Main Highlights:
- Bitcoin price could drop to the $100,000–$104,000 range before climbing to new highs.
- June 11 CPI data may cause market volatility, as rising inflation could negatively impact Bitcoin.
- BTC is developing bullish cup-and-handle and bull flag patterns, aiming for a $140,000 target.
Following last week’s volatility sparked by the Trump-Musk public fallout, Bitcoin has settled into a range between $103,800 and $106,900 over the past three days.
With BTC showing no clear directional trend on the daily chart, analysts expect the price to dip lower before making a push toward new all-time highs.
Could CPI data trigger Bitcoin’s next correction?
The US Consumer Price Index (CPI) report is scheduled for June 11, with concerns that Trump’s tariffs may be driving prices higher.
Market analysts expect the US CPI to rise by 0.3% month-over-month and 2.3% year-over-year. Core CPI, which excludes food and energy, is projected to increase 0.3% month-over-month and 2.9% year-over-year.
A higher-than-expected inflation reading could reduce the chances of Federal Reserve rate cuts, potentially creating downward pressure on Bitcoin’s price.
“Inflation data in the week ahead could unleash volatility,” noted private wealth manager Swissblock in a June 9 post on X.
Swissblock analysts added that while Bitcoin bulls are “slowly rebuilding structure and regrouping,” a “short-term test of the lower range around $104,000 looks likely.”

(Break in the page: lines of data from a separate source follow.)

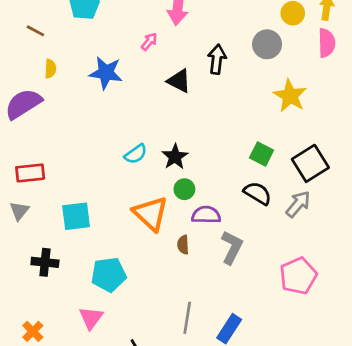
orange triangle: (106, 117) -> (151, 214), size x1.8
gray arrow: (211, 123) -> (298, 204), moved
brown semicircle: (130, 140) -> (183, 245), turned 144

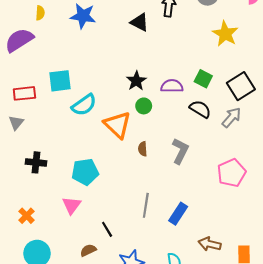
cyan semicircle: (136, 154) -> (84, 105), moved, size x1.4
purple semicircle: (206, 215) -> (172, 86), moved
cyan square: (76, 216) -> (60, 81), moved

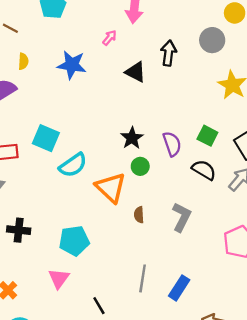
cyan square: (60, 81) -> (46, 138), turned 30
purple semicircle: (172, 86) -> (172, 144), turned 70

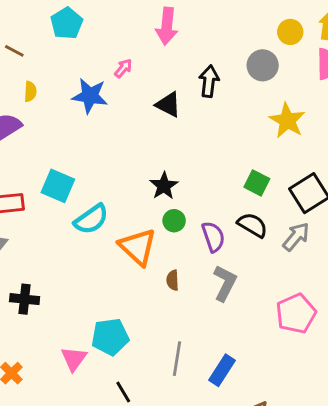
pink arrow: (110, 38) -> (123, 68), moved
purple semicircle: (172, 144) -> (213, 237), moved
cyan pentagon: (74, 241) -> (110, 337), moved

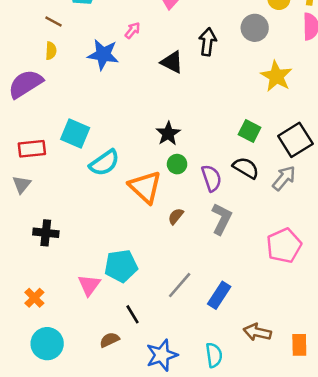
brown line: (14, 51) -> (53, 21), moved
brown semicircle: (173, 280) -> (176, 216), turned 42
gray line: (177, 359) -> (180, 285), turned 32

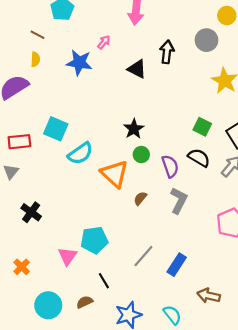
black cross: (46, 233) -> (31, 212), turned 30
cyan circle: (47, 344) -> (48, 305), moved
cyan semicircle: (214, 355) -> (172, 315), turned -30

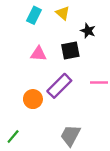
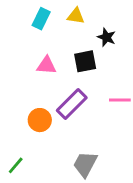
yellow triangle: (63, 13) -> (76, 16), turned -32

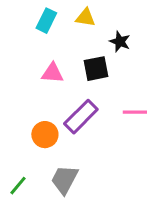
gray trapezoid: (85, 164) -> (64, 180), moved

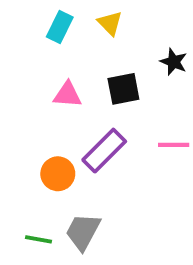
yellow triangle: (85, 18) -> (110, 23), turned 36
black star: (120, 42) -> (174, 62), moved
green line: (18, 186) -> (38, 239), moved, turned 60

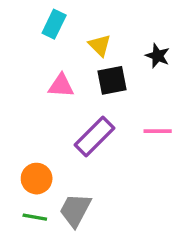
yellow triangle: (110, 23) -> (100, 45), moved
orange circle: (58, 174) -> (37, 179), moved

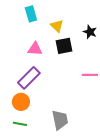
cyan rectangle: (54, 24) -> (31, 14), turned -42
purple rectangle: (94, 136) -> (29, 78), moved
gray trapezoid: (75, 210) -> (60, 120), moved, turned 140

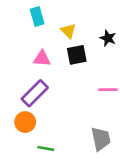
gray trapezoid: (60, 120) -> (101, 139), moved
green line: (20, 124) -> (46, 148), moved

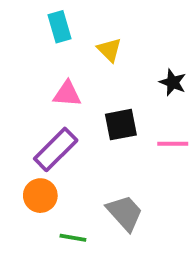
black star: (108, 38) -> (173, 82), moved
black square: (77, 55) -> (121, 125), moved
gray trapezoid: (101, 139) -> (125, 213), moved, turned -30

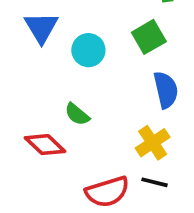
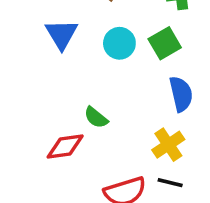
cyan circle: (88, 50) -> (119, 43), moved
red diamond: (45, 145) -> (65, 146), turned -51

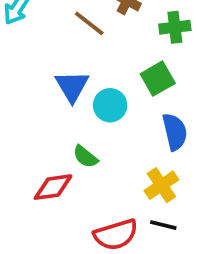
blue triangle: (62, 34) -> (72, 86), moved
cyan circle: (119, 43) -> (110, 105), moved

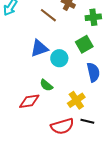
blue triangle: (72, 86) -> (39, 48), turned 42
yellow cross: (161, 185) -> (76, 100), moved

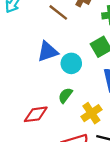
green semicircle: (46, 85) -> (65, 95), moved, turned 88

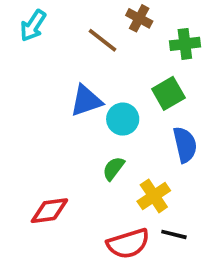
red diamond: (36, 114) -> (49, 211), moved

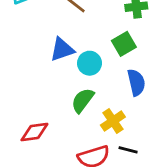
green semicircle: (114, 168) -> (83, 100), size x1.4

Popular analyst Mickybull Crypto echoed similar views, highlighting the formation of a head-and-shoulders pattern on Bitcoin’s daily chart, which suggests a potential drop to $101,500. The analyst noted:
“Short-term correction, then new all-time highs.”

Bitcoin Bulls Maintain Control
Other Bitcoin analysts believe any price pullback will be short-lived, as the asset’s long-term bullish trend remains strong on higher timeframes.
“Bitcoin hasn’t shown weakness since reclaiming its bull market support band,” noted popular trader Daan Crypto Trades in a June 8 post on X, adding:
“Overall, the high time frame trend still remains very clean.”

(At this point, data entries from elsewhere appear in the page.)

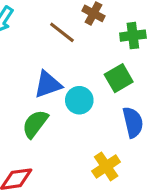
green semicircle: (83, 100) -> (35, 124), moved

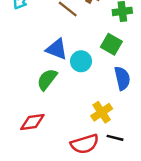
green square: (119, 78) -> (111, 44), turned -30
blue triangle: (48, 84) -> (57, 49), turned 40

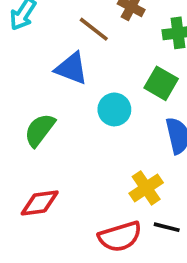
blue triangle: (57, 49) -> (71, 68), moved
green semicircle: (47, 79) -> (40, 130), moved

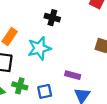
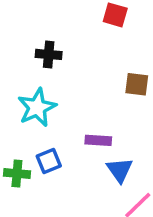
blue square: (45, 91) -> (49, 161), moved

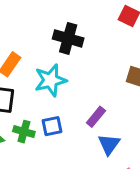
black cross: (49, 54) -> (68, 38), size x1.4
purple rectangle: (98, 140) -> (96, 117), turned -65

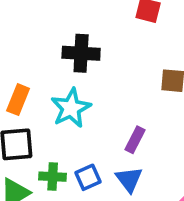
blue square: (52, 126) -> (88, 177), moved
blue triangle: (109, 144) -> (129, 179), moved

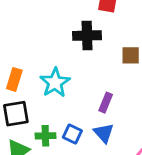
black cross: (81, 53) -> (87, 36), moved
blue square: (88, 177) -> (72, 134), turned -36

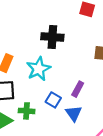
black cross: (87, 36) -> (52, 37), moved
blue square: (72, 134) -> (53, 100), moved

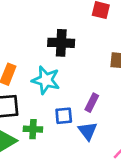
cyan star: (39, 69) -> (46, 80), turned -30
blue square: (53, 100) -> (64, 116), turned -35

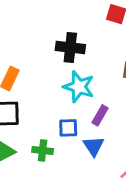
cyan star: (46, 80) -> (79, 87), moved
green cross: (33, 129) -> (43, 150), moved

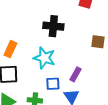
cyan star: (79, 87) -> (44, 58), moved

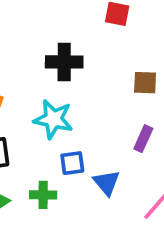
purple rectangle: (75, 74) -> (143, 139), moved

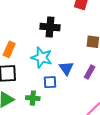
blue triangle: (107, 183) -> (66, 68), moved

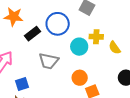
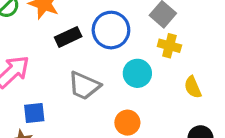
yellow cross: (96, 37) -> (169, 46), moved

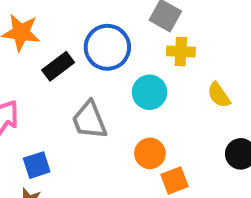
gray trapezoid: (84, 86) -> (89, 120), turned 56

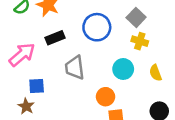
black rectangle: (58, 66) -> (55, 38), moved
cyan circle: (150, 92) -> (123, 69), moved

According to the trader, it’s crucial for Bitcoin to maintain support above the bull market support band, currently around $95,000. “The uptrend has lasted over 900 days now, which is typically when caution becomes more important,” he noted.
Technical analyst SuperBro echoed this bullish outlook, pointing out that Bitcoin has stayed above its highest weekly close from 2021 for four straight weeks and hasn’t fallen below the 5-week EMA since early May — clear signs that bulls remain firmly in control.
“Once it breaks the trendline from 2021, the next leg up should quickly reach $140-150K”
Bitcoin Indicators Point to Potential Rally Toward $140K
From a technical standpoint, the BTC/USD pair is forming both a cup-and-handle and a bull flag pattern on the weekly chart—both signaling strong bullish potential.
In the cup-and-handle setup, Bitcoin appears poised for a breakout above the $109,000 neckline, with a projected target around $143,000—suggesting a possible 35% upside.

The bull flag pattern, meanwhile, points to a potential breakout toward $143,300, as illustrated in the chart below.

A rally to $140,000 for Bitcoin appears plausible, supported by a combination of fundamental, on-chain, and technical indicators.